Texte fourni »

------------------------

4. S’il y a eu manquement à cette obligation, quelle est la réparation appropriée?

[76] Dans certains cas, une violation de l’article 7 définira en soi la réparation qui convient. En effet, il est possible de remédier à un manquement à un principe de justice fondamentale en imposant simplement au gouvernement l’obligation de respecter le principe applicable. Dans les circonstances de l’espèce, il n’est peut-être pas nécessaire de recourir au paragraphe 24(1) de la Charte pour trouver une réparation (voir, par exemple, Burns, précité).

[77] Dans le même ordre d’idées, dans sa décision ordonnant la communication d’informations à M. Khadr, la Cour suprême du Canada a déclaré que la réparation que constituait la communication « atténuait les conséquences » de la participation canadienne à la violation des droits de M. Khadr. La question qui se pose donc en l’espèce est celle de savoir quelle est la réparation qui convient pour atténuer les conséquences de la participation de responsables canadiens aux mauvais traitements que M. Khadr a subis à la baie de Guantánamo.

------------------------

Extraits du corpus »
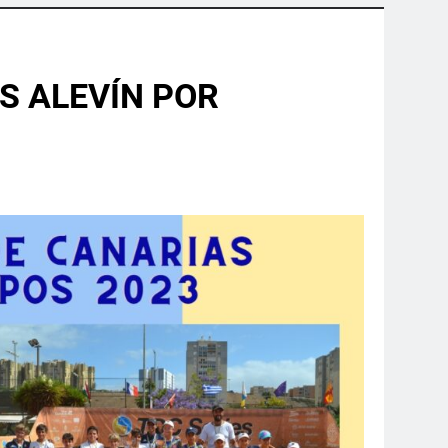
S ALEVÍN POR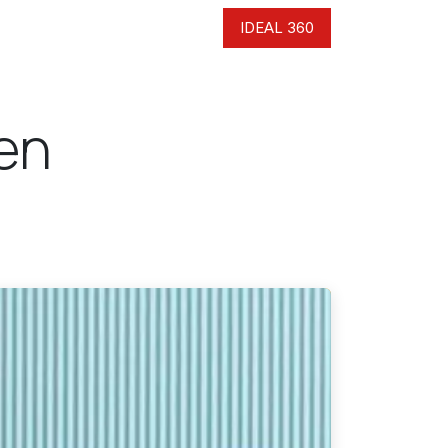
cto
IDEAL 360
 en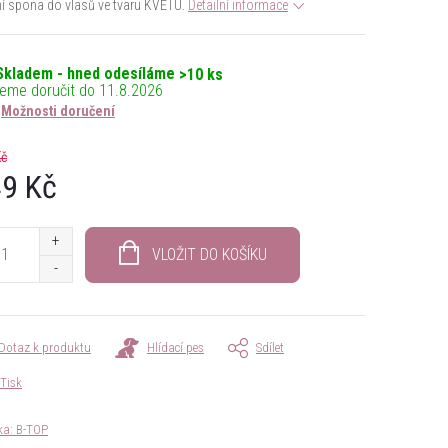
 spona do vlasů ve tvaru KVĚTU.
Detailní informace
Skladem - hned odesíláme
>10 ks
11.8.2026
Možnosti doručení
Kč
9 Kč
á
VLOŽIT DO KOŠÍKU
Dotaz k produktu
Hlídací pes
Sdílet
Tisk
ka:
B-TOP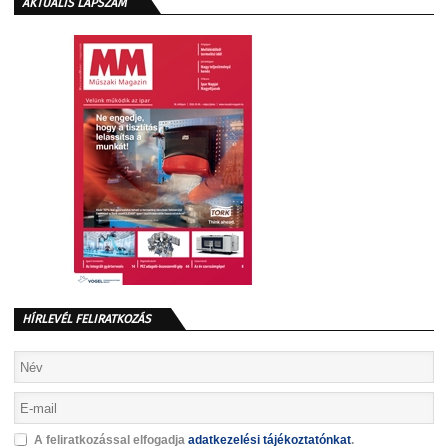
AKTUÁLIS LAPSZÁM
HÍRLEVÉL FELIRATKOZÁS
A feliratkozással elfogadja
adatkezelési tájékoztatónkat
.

------------------------

Travail à réaliser »
A. Recopiez le passage de l'extrait de jugement allant de « [76] Dans certains » à « exemple, Burns, précité). ».
B. D'après l'extrait de jugement, en quel lieu M. Khadr a-t-il subi des mauvais traitements ?
C. Poursuivez l'extrait de jugement en rédigeant la suite qui vient après sa dernière phrase.

Réponses successives »
A.
[76] Dans certains cas, une violation de l’article 7 définira en soi la réparation qui convient. En effet, il est possible de remédier à un manquement à un principe de justice fondamentale en imposant simplement au gouvernement l’obligation de respecter le principe applicable. Dans les circonstances de l’espèce, il n’est peut-être pas nécessaire de recourir au paragraphe 24(1) de la Charte pour trouver une réparation (voir, par exemple, Burns, précité).

B. À la baie de Guantánamo.

C.
[78] La principale réparation que sollicite M. Khadr est une ordonnance obligeant le Canada à solliciter son rapatriement. Dans les circonstances, aucune autre réparation ne semblerait pouvoir atténuer les conséquences des violations de la Charte qui sont en litige ou ne cadrerait avec l’obligation du gouvernement de favoriser la réadaptation physique et psychologique et la réinsertion sociale de M. Khadr. Les défendeurs n’ont pas proposé une réparation de rechange quelconque. En d’autres situations, il pourrait y avoir des réparations de rechange appropriées mais, compte tenu des faits et des observations qui m’ont été soumis, je me limiterai à la réparation que demande M. Khadr.

[79] Les défendeurs soutiennent que la Cour devrait s’abstenir de les obliger à demander le rapatriement de M. Khadr parce que cette mesure consisterait à ordonner au Canada de prendre des mesures positives pour protéger M. Khadr, et elle ferait participer la Cour à l’exercice de prérogatives se rapportant aux relations étrangères que le Canada entretient avec les États-Unis. Ce n’est que dans des circonstances exceptionnelles qu’une ordonnance visant à prendre des mesures positives peut être rendue en vertu de l’article 7 (Gosselin c. Québec (Procureur général), 2002 CSC 84, [2002] 4 R.C.S. 429) et, bien sûr, ainsi que je l’ai mentionné plus tôt, les tribunaux devraient généralement laisser au soin du gouvernement les questions se rapportant aux relations étrangères.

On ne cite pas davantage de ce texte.